- SELECTED TEXT:
With a single window requiring 7MB, 10 requires about 70MB. Now things don’t always scale linearly and there’s additional overhead for dealing with more windows. At 10 windows that overhead appears to be around 1MB. While a single Safari 4 window needs 7MB at 2560 x 1600, ten will need around 71MB; twenty windows will need 144MB.

Lower resolutions require less video memory. At 1680 x 1050 the cost per 10 windows drops from 71MB to 44MB.

I extrapolated the data out to 130 Safari 4 windows and presented the video memory requirements, dependent on resolution in the graph below:

If you have a 30” monitor running at its native resolution (2560 x 1600), a 512MB video card will get you just under 70 windows.

Note that not all applications play nicely. Take Photoshop CS4 for example. One of its major features is the ability to enable OpenGL acceleration within the application. With each image being OpenGL accelerated you get benefits like being able to zoom and rotate smoothly, the downside is that each image you open in Photoshop now eats up even more video memory.

- DIRECTION A: Condense the paragraph of the passage on video memory that begins "Note that not all applications play nicely" while keeping its main facts.
- DIRECTION B: Pick up the passage on video memory after its final sentence and carry it forward.
The material that follows is separate from the passage on video memory.

- RECORD LIST:
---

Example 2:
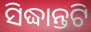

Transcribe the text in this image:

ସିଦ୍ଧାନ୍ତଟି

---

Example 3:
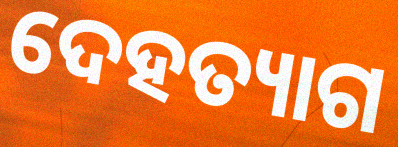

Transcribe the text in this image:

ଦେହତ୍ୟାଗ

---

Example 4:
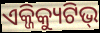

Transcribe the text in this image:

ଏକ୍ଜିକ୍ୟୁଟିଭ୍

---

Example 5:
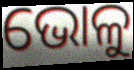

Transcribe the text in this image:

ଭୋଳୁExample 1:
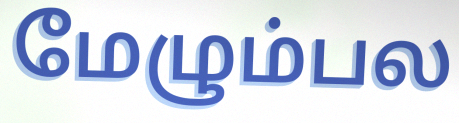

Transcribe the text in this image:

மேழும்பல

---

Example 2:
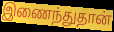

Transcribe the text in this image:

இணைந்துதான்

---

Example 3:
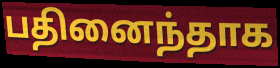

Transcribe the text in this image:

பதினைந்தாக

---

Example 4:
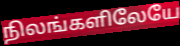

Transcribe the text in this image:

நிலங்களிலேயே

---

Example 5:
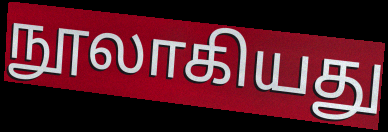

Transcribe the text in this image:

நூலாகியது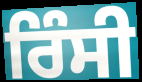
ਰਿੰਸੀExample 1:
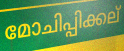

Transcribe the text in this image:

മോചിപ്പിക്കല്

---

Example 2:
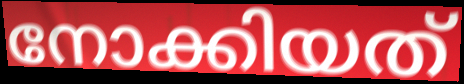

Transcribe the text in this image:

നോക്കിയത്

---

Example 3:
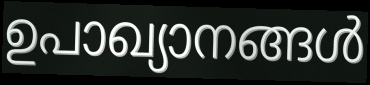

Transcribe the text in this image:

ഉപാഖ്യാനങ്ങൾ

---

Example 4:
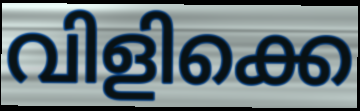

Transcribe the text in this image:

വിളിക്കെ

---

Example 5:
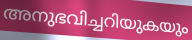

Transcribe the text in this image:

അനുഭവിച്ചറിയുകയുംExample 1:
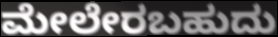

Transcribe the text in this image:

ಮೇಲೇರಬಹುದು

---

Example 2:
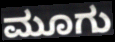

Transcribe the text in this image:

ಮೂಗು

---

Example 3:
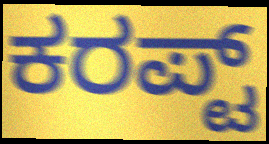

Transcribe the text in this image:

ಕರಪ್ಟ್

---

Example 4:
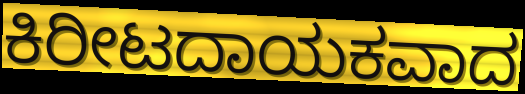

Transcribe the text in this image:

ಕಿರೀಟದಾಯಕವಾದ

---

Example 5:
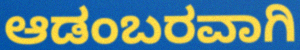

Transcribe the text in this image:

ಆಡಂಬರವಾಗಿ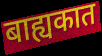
--
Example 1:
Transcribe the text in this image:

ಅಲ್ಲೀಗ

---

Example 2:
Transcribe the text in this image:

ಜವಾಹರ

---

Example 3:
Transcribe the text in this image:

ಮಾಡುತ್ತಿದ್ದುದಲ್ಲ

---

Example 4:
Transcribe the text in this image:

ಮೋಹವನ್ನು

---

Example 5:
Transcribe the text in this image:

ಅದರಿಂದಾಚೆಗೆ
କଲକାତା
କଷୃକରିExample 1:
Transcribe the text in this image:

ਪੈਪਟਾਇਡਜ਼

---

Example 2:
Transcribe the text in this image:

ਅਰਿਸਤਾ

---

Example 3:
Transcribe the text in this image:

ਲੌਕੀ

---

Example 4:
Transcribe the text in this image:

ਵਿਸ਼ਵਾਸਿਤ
---
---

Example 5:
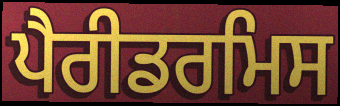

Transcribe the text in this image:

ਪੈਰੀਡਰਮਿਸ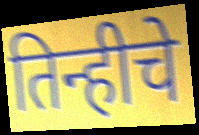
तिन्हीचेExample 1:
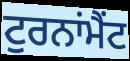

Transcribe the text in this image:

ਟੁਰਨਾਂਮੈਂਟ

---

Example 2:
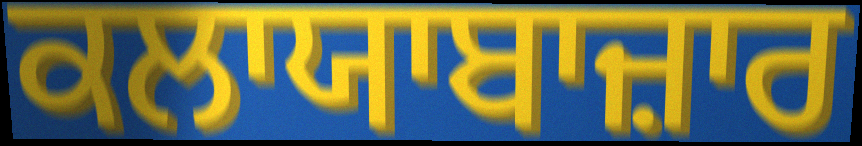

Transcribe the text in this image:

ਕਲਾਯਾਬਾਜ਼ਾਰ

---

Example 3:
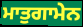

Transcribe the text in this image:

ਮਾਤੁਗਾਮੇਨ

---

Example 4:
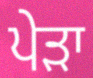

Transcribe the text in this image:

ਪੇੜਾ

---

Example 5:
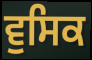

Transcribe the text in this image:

- FINAL ANSWER A: Some applications handle video memory poorly. Photoshop CS4, for instance, can enable OpenGL acceleration. Each accelerated image can then be zoomed and rotated smoothly, but every image opened uses even more video memory.

- FINAL ANSWER B:
Under OS X each 12MP image from my digital camera that I open in Photoshop eats up around 56MB of video memory (at 2560 x 1600)! To make matters worse, OS X won’t reclaim all of the memory even if you close all of the images in Photoshop. You need to exit Photoshop to get all of your video memory back.

While it would take 70 normal windows to max out the 512MB of video memory on a GeForce GT 120 at 2560 x 1600, it would take less than nine 12MP images open in Photoshop to do the same. And once again, you don’t get that memory back when you close your images - only after you exit Photoshop. Most other windows in OS X will give you your GPU memory back as soon as you close the window.

If you find yourself doing a lot of work in Photoshop, you’ll want to either limit the number of images you have open at once or disable OpenGL acceleration. And by all means, quit the app once you’re done editing. Of course you could always move to a graphics card with more memory...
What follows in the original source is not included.